Originated: Medieval (12th–15th C.)

A Catholic devotion combining vocal prayer with meditation on the 'mysteries' of the lives of Christ and the Virgin Mary, counted on a knotted or beaded cord. Widely practiced in the Roman Catholic tradition; understood differently or not used in others.

Madonna of the Rosary, by Bartolomé Esteban Murillo, c. 1650–1655.
Bartolomé Esteban Murillo, Madonna of the Rosary, c. 1650s — Wikimedia Commons (public domain)

The Rosary is among the best-known devotions of the Roman Catholic tradition. Using a string of beads to keep count, the one praying repeats sequences of the Lord's Prayer, the 'Hail Mary,' and the 'Glory Be,' while meditating in turn on a series of 'mysteries' — moments from the lives of Christ and his mother, grouped as Joyful, Sorrowful, Glorious, and (since 2002) Luminous.

The practice grew in the medieval West, where counting prayers on beads was a way for the unlettered to keep a rhythm of devotion paralleling the monks' recitation of the Psalter.

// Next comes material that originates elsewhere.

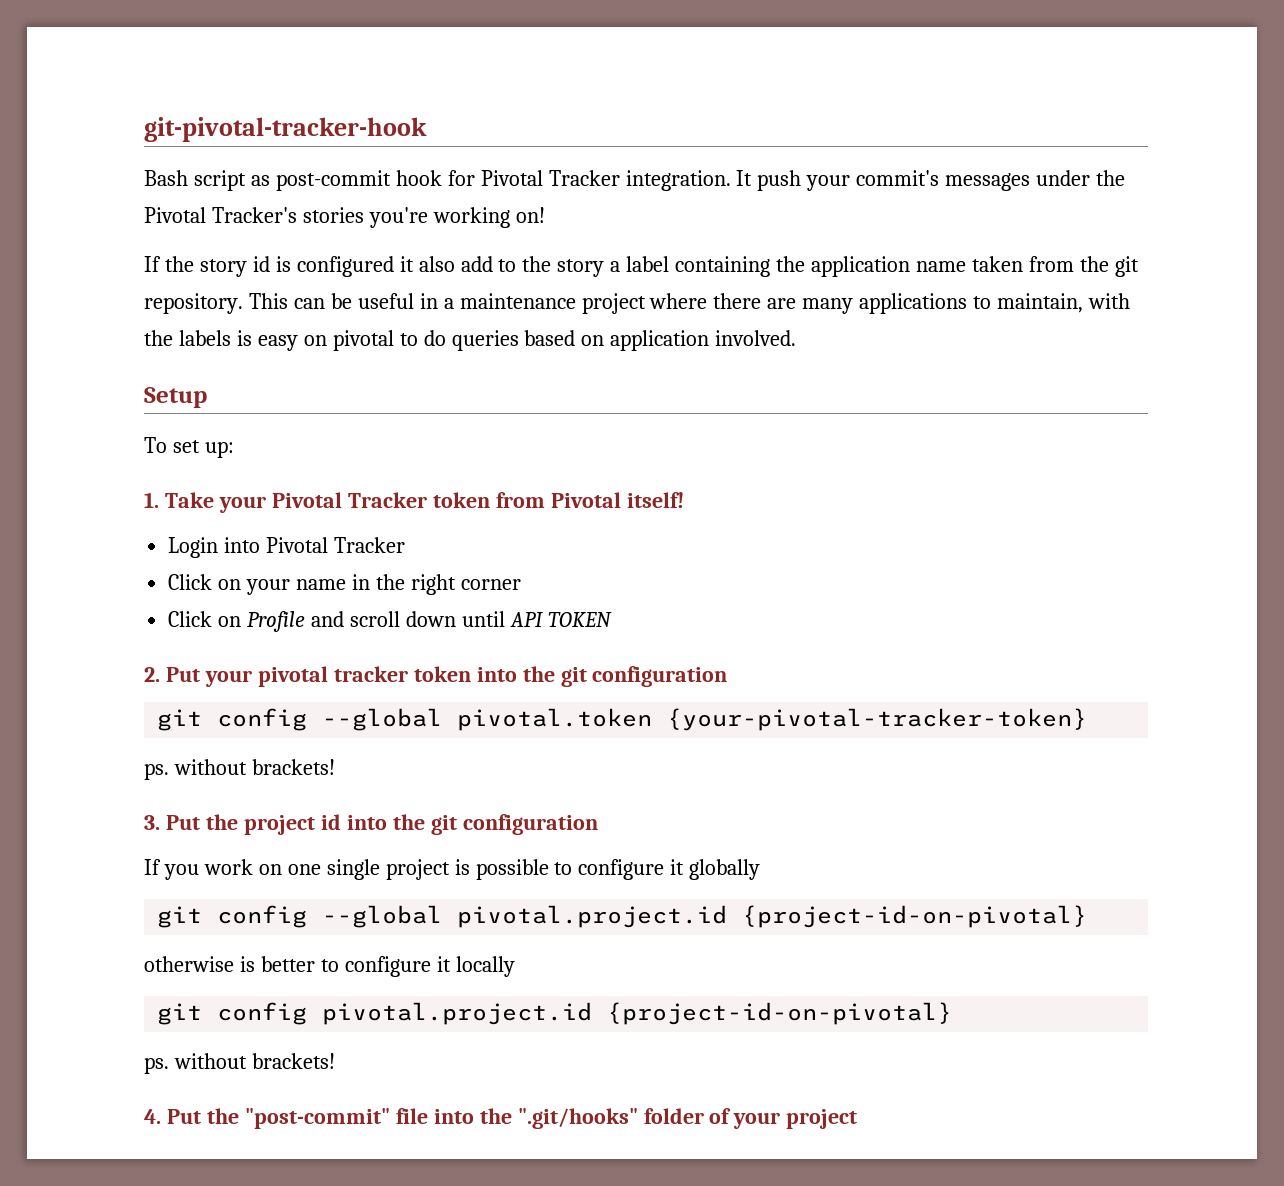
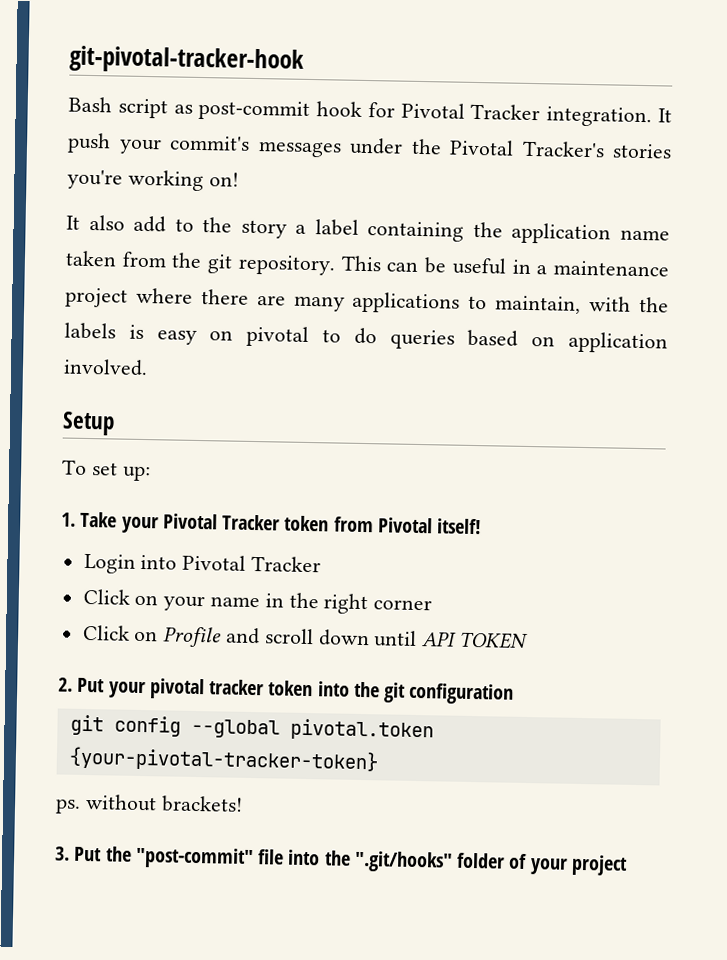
[144,256,414,277] If the story id is configured it -> [66,215,80,230] It
[243,814,598,835] [144,859,761,880] [157,905,1088,928] [144,956,515,977] [157,1002,953,1025] [144,1053,335,1074] [144,1108,239,1124] project id into the git configuration // If you work on one single project is possible to configure it globally // git config --global pivotal.project.id {project-id-on-pivotal} // otherwise is better to configure it locally // git config pivotal.project.id {project-id-on-pivotal} // ps. without brackets! // 4. Put the -> (132, 854) none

Catholic tradition came to associate its spread especially with the Dominicans. Its heart is meditative: the repeated words form a quiet background against which the mind contemplates the gospel scenes.

The Rosary belongs distinctively to the Roman Catholic tradition. The Christian East has its own bead-counted prayer in the prayer rope and the Jesus Prayer, with a different content. Most Protestant traditions do not pray the Rosary, and some object to the Marian prayers it contains — a difference Theologos notes descriptively, leaving each tradition's reasons to be heard in its own voice rather than adjudicated here.